Blue Gold [Poem on 8-31-13]
How easy it is to not
think about the things, which scare us.
Numb-is a comfortable disease.
I can still feel the smooth
pockets of juice, perfect, blue.
I place them on the table for fear.
I will squeeze too tightly, ruining their simplicity,
as is the way I’ve been living lately.
Blue gold
she called them
as they pinged against the metal bowl
excited as my heartbeat.
She shook them in flour.
Everything is less exciting
when you can have it whenever you’d like.

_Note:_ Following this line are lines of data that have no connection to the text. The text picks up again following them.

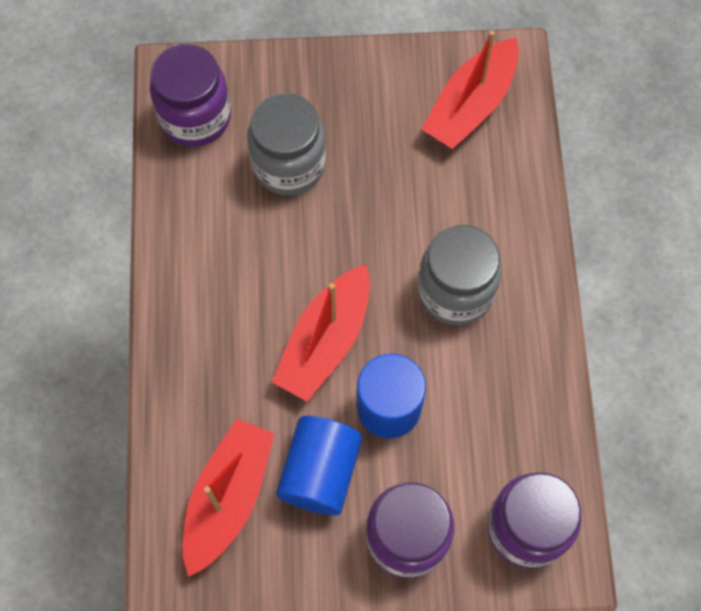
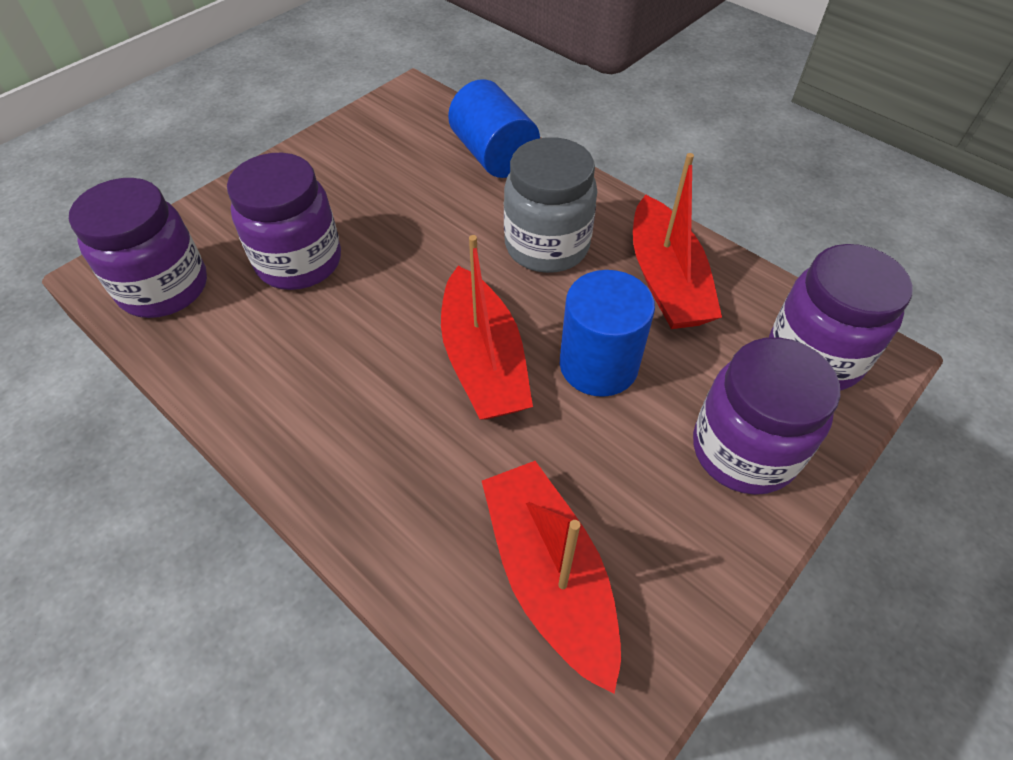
camera: 45 degrees left, 15 degrees down
(289, 165) = (299, 262): grey jar -> purple jar
(320, 472) = (606, 468): blue cylinder -> blue cylinder (493, 155)
(471, 105) = (412, 133): red boat -> red boat (666, 280)

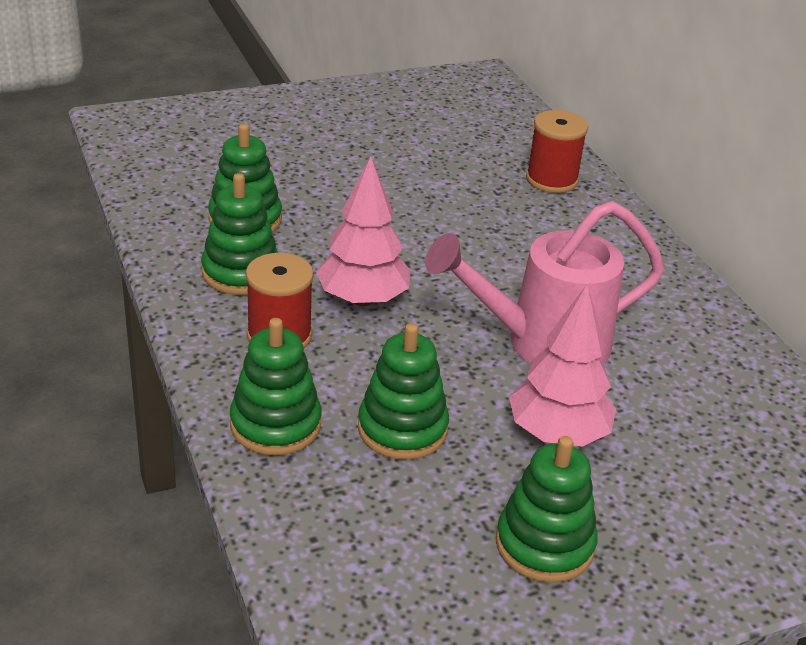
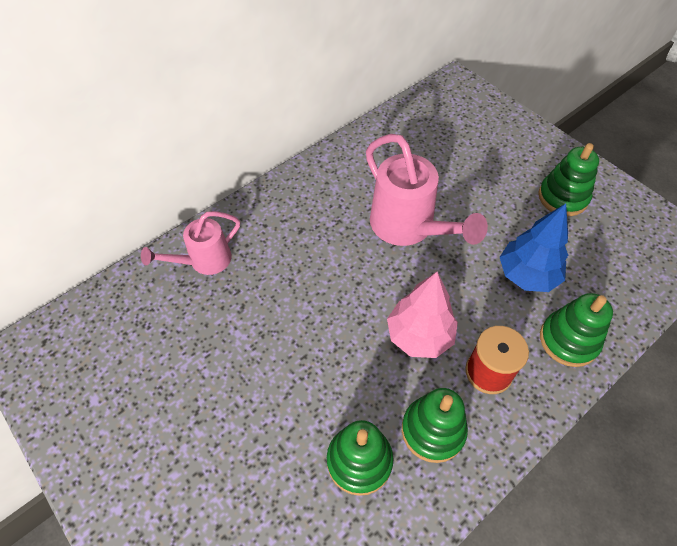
camera: 105 degrees left, 20 degrees up
(402, 429) = (527, 275): green stacking toy -> blue tree
(551, 180) = (204, 261): red spool -> pink watering can
(557, 434) = (483, 206): pink tree -> none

She was gone, but still here.
Her mind- a sign it pings:
lost vacancy.
The snowy banks left us
a canyon in which we sled and
believed it to be true.
Giggling rosy cheeks still
left me wondering what was over the fence.
Today I went home.
Overgrown was the hill.
Grass, growth entangled.
As the branches grew
the more suffocated I became.
The mistake is assuming the
similarities encompass us.
A hill covered in snow is not a
castle to the new ten-year-old.
Rosy cheeks aren’t sources of
a mother’s need to be wanted.
We said later.
You touched my arm signaling,
It was time we shed our summer feathers.
The geese passed by
wings cutting the gray-wind in unison.
We find strength in our synonymous.
I haven’t conjured you in my mind for a week now.
How easy it is to not
think about the things, which scare us.